Spencer’s Retail shuttered all its nine stores in Pune, a city with one of the highest densities of modern retail presence in the country, last month; Aditya Birla Retail left financial capital Mumbai, Jaipur and Coimbatore earlier this year; and Future Group’s eZone electronic chain closed operations in several cities including Delhi, Indore, Surat and Ahmedabad last year.


Big retailers are now exiting loss-making regions altogether and focussing on their strongholds and potential growth markets to improve their efficiency and profitability to cope with a slowdown in consumer spending and squeeze in margins due to increasing competition and rising costs.


“Every retailer has to see what works for them and what not and if things don’t work out in any city, it is better to exit,” Rajan Malhotra, president of retail strategy at Future Group, said.


eZone, the electronics chain of the country’s largest retailer, exited about a dozen cities last year and is now focused on six cities including Mumbai, Pune, Kolkata, Bangalore, Chennai and parts of the National Capital Region.


Mr Malhotra said eZone has improved efficiencies after the restructuring and is doing better business than before in the cities where it is present. “Instead of 20 cities, if you are doing well in ten cities, then why not,” he says.


By exiting Pune, Spencer’s Retail has almost packed off from western India, having just two hypermarkets in the region – in Mumbai and Baroda. A spokesperson for the Kolkata-based retailer said the company currently focuses on West Bengal, Andhra Pradesh, Tamil Nadu, eastern Uttar Pradesh and NCR and will mostly open newer stores in these states in the next two years.


Focusing on growth potential markets means efficient supply chain, especially when many Indian retailers are still trying to concoct a winning business model.

Managing costs is another big reason driving retailers to exit certain regions. Aditya Birla Retail, for example, left Mumbai bag and baggage because of high rentals.

“The food and grocery retail is a thin margin business. The right rent-to-revenue ratio is critical for the success of the store and the business,” Pranab Barua, business director for retail and apparels at Aditya Birla Group, said.


Over the last several months, Aditya Birla Retail has closed 25 stores in Mumbai, 10 in Jaipur and about 20 outlets in Coimbatore and left those cities to focus on its growth areas.


Mr Barua cited unduly high rentals for exiting Mumbai and “strategic reasons” for closing stores in Jaipur and Coimbatore.

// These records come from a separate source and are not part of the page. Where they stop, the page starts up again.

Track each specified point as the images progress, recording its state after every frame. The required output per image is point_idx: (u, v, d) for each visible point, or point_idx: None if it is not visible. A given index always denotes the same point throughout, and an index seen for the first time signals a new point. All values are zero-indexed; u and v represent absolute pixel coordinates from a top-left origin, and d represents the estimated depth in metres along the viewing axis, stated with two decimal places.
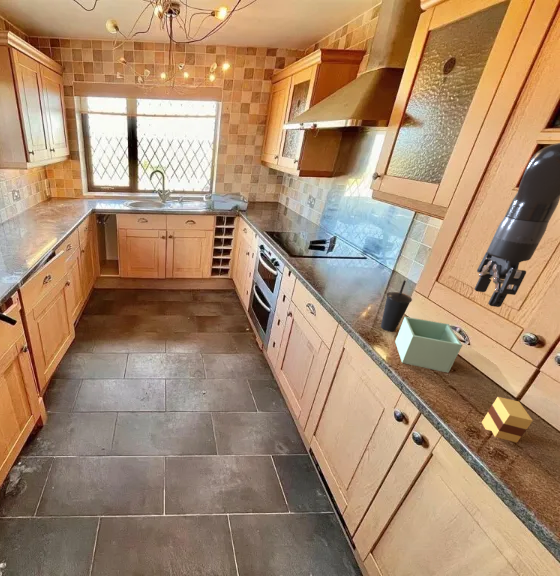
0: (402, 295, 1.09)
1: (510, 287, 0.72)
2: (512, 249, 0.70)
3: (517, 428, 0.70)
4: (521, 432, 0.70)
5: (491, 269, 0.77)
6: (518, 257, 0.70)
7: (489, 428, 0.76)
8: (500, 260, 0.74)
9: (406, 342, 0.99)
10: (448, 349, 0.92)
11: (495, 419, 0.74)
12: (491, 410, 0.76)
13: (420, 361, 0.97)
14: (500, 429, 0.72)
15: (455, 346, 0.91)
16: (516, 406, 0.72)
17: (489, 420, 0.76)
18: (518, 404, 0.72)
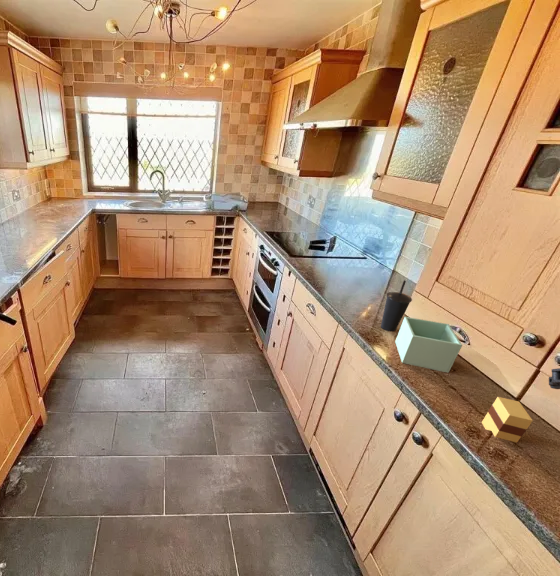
0: (402, 295, 1.09)
1: None
2: None
3: (517, 428, 0.70)
4: (521, 432, 0.70)
5: None
6: None
7: (489, 428, 0.76)
8: None
9: (406, 342, 0.99)
10: (448, 349, 0.92)
11: (495, 419, 0.74)
12: (491, 410, 0.76)
13: (420, 361, 0.97)
14: (500, 429, 0.72)
15: (455, 346, 0.91)
16: (516, 406, 0.72)
17: (489, 420, 0.76)
18: (518, 404, 0.72)
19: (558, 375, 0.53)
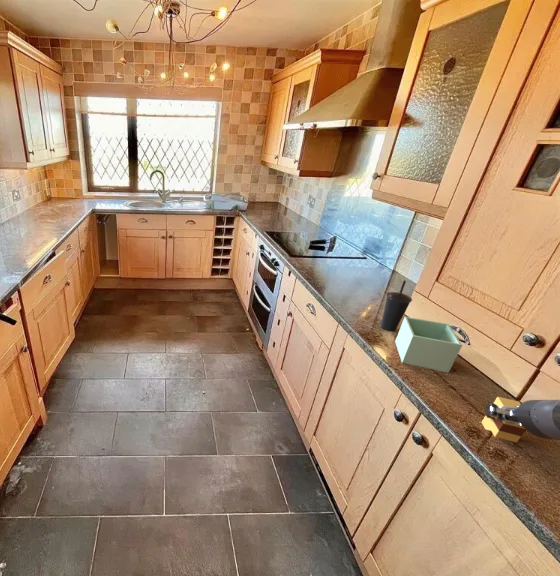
0: (402, 295, 1.09)
1: None
2: None
3: (517, 428, 0.70)
4: (521, 432, 0.70)
5: (517, 421, 0.68)
6: None
7: (488, 428, 0.76)
8: None
9: (406, 342, 0.99)
10: (448, 349, 0.92)
11: (495, 419, 0.74)
12: None
13: (420, 361, 0.97)
14: (500, 429, 0.72)
15: (455, 346, 0.91)
16: None
17: (489, 420, 0.76)
18: (518, 404, 0.72)
19: None
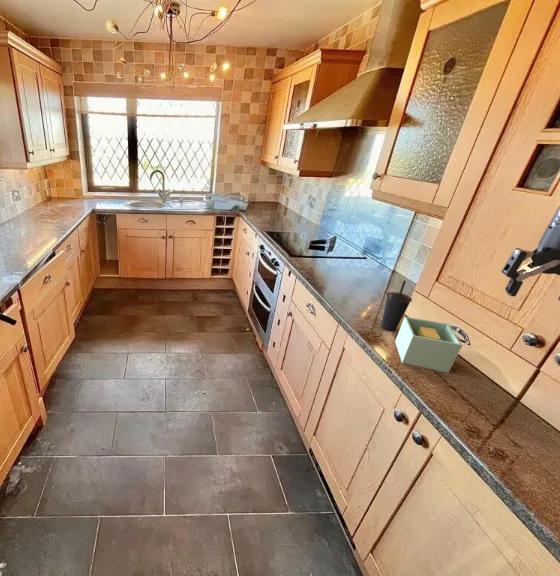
0: (402, 295, 1.09)
1: None
2: None
3: None
4: None
5: (549, 268, 0.63)
6: None
7: None
8: None
9: (406, 342, 0.99)
10: (448, 349, 0.92)
11: None
12: None
13: (420, 361, 0.97)
14: None
15: (455, 346, 0.91)
16: (432, 331, 0.98)
17: None
18: (433, 330, 0.99)
19: (507, 270, 0.67)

Retailers say rentals in Indian cities, particularly metros, are much higher than in cities elsewhere. KS Raman, director at Videocon’s electronic chain Next Retail, said rentals as percentage of revenue in India is anywhere between 7-18% compared to global average of 3%. “The cost of operations in the metros is very huge,” he said. Retail executives say closing of stores is as cumbersome and expensive as opening stores.


A senior executive at Aditya Birla Retail executive said the company on an average spends Rs 25 lakh while closing any store in employees, infrastructure and other liquidation costs.  The person said the company has closed all those stores which were not profitable or where there was no hope of making profit. Aditya Birla Retail now operates only one store in Mumbai, at Navi Mumbai.